Yine Bediüzzaman bu mevzumuzla alâkalı olarak kendisinin bazı ifadeleri hakkında şöyle der:
“Açık yazmadım ki, muhtaç olanlar işaret ile de maksad ve meramı hissetsin. Muhtaç olmayanlar ise zaten meşgul olmazlar ki, ihtiyaç hissetsinler. Demek meşgul olanlar, ihtiyacı hissetmişlerdir.” Ms:77
Evet, “Sa’b olan bir kelâmın iğlak ve işkâli, ya lafız ve üslubun perişanlığından neş’et eder -bu kısım Kur’an-ı Vâzıh-ul Beyan’a yanaşmamıştır- veyahut mananın dakik, derin veyahut kıymetdar veyahut gayr-ı me’luf, gayr-ı mebzul olduğundan güya fehme karşı nazlanmak ve şevki arttırmak için kendini göstermemek ve kıymet ve ehemmiyet vermek ister: müşkilat-ı Kur’aniye bu kısımdandır.” Mu:41
Bununla beraber muhtaçlara tebliğde gayretli olmak gerektir. Bediüzzaman Hazretlerinin, Van’daki bazı talebelerine gönderdiği mektubunda; Risale-i Nur’a sahib çıkmak, muhafaza etmek ve ehline ulaştırmak şeklinde kaydettiği ifadeleri, tebliğ ve hizmet hakkındaki gayretini ve ehline vermek kaydıyla da ehemmiyetli bir düsturu nazara vermektedir. Mektubun o kısmı aynen şöyledir:
“Size gönderdiğim risaleleri muhafaza etmek ve sahib çıkmak ve benim yerimde onları himaye etmek binler lira kıymetinde bana karşı büyük bir hediyedir.
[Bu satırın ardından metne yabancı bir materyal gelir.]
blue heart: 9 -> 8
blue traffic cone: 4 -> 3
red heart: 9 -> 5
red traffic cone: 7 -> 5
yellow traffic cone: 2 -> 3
Çünki netice-i hayatımı ve vazife-i vataniyemi ve o havalideki kardeşlerimin uhuvet ve muhabbetlerine karşı borçlarımı eda eden o risalelere ciddî sahib çıkmak, tam muhafaza etmek ve ehline yetiştirmeğe vasıta olmak öyle bir hediyedir ki; dünyevî hediyelerin binlerine mukabildir.”B:123
Yine Bediüzzaman Hazretleri, iki talebesinin mümtaz sıfatlarını, bütün talebeleri aynı sıfatlara teşvik maksadıyla nazara veren mektubunda diyor:
“Bütün makasıd-ı hayatiye içinde en büyük, en mühim maksadları, o nurlu Sözler vasıtasıyla Kur’an’a hizmet biliyorlar. Dünya hayatının netice-i hakikiyesinin ve dünyaya gelmekteki vazife-i fıtriyelerinin en mühimmi, hakaik-i imaniyeye hizmet olduğunu telakkileridir.
... Ve ehl-i imanın imanlarını muhafaza etmek gayreti, en yüksek derecede taşımaları ve ehl-i imanın kalbine gelen şübehat ve evhamdan hasıl olan yaraları tedavi etmek iştiyakı, yüksek bir derece-i şefkatte hissetmeleridir.” B:21-22
Bir nebze numunesini gördüğümüz ifadelerden anlaşılıyor ki; tebliğde, çok yayılıp açılmak ve müşteri aramak olmadığı gibi, bütün manasıyla da müstağni kalmak da olmamalıdır. Daima kitabın müvazeneli tavsiyelerine sadakat göstermelidir.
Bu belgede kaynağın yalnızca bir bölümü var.